• **Atividades**
A: Diga se cada uma das seguintes afirmações está de acordo com o relato do caso de Joana, respondendo sim ou não e citando as palavras exatas do texto que decidem: (i) no fim do semestre, Joana conversava bastante durante as sessões; (ii) a mãe e o padrasto foram chamados para uma reunião; (iii) a suspeita de abuso sexual foi comunicada depois que os atendimentos de 2004 já tinham recomeçado.
B: Transcreva, palavra por palavra, o trecho do relato do caso de Joana que vai de "Um último acontecimento" até "do Trabalho (2004)", inclusive.

• **Texto de leitura**
......

Chegamos ao final do semestre, as férias se aproximando, e Joana apenas brincava com o dominó. O jogo de damas e o pega-varetas foram também utilizados, mas com menor freqüência. Mal conversava comigo ou me olhava. Nas últimas sessões Joana relatou que andava escutando vozes. Não tomamos nenhuma providência imediatamente a este respeito, pois havia uma necessidade maior de esclarecermos o que eram estas vozes. O que nos levou a este pensamento foi justamente estarmos no período que antecedia as férias de final de ano. Joana já havia inventado outras urgências no período anterior às férias do meio do ano.

Um último acontecimento vem para selar o semestre. No último dia de atendimento do ano de 2003 (23 de dezembro), Joana chega toda marcada na sessão e diz que foi espancada pelo padrasto. A mãe e o padrasto foram chamados para uma reunião no consultório da supervisora deste caso. Mais uma vez, a importância de não bater foi ressaltada e outros pontos, de menor importância foram conversados.

Terapia (3ª fase) - Retomada do Trabalho (2004)

A terceira fase da terapia inicia-se no primeiro semestre de 2004. Os atendimentos não haviam recomeçado quando a coordenadora da escola contatou-me para explicitar uma suspeita de abuso sexual. Joana teria dito a uma professora muito próxima que um tio, irmão da mãe, havia abusado sexualmente dela.

......

Dados coletados
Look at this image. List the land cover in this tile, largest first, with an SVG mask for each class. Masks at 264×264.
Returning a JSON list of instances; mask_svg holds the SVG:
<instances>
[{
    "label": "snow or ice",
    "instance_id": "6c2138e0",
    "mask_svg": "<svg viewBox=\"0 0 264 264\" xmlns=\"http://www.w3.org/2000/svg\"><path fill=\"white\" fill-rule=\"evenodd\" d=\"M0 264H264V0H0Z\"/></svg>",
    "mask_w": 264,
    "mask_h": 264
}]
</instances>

......

• **Respostas por tarefa**
A:
(i) Não: "Mal conversava comigo ou me olhava."
(ii) Sim: "A mãe e o padrasto foram chamados para uma reunião no consultório da supervisora deste caso."
(iii) Não: "Os atendimentos não haviam recomeçado quando a coordenadora da escola contatou-me para explicitar uma suspeita de abuso sexual."

B:
Um último acontecimento vem para selar o semestre. No último dia de atendimento do ano de 2003 (23 de dezembro), Joana chega toda marcada na sessão e diz que foi espancada pelo padrasto. A mãe e o padrasto foram chamados para uma reunião no consultório da supervisora deste caso. Mais uma vez, a importância de não bater foi ressaltada e outros pontos, de menor importância foram conversados.

Terapia (3ª fase) - Retomada do Trabalho (2004)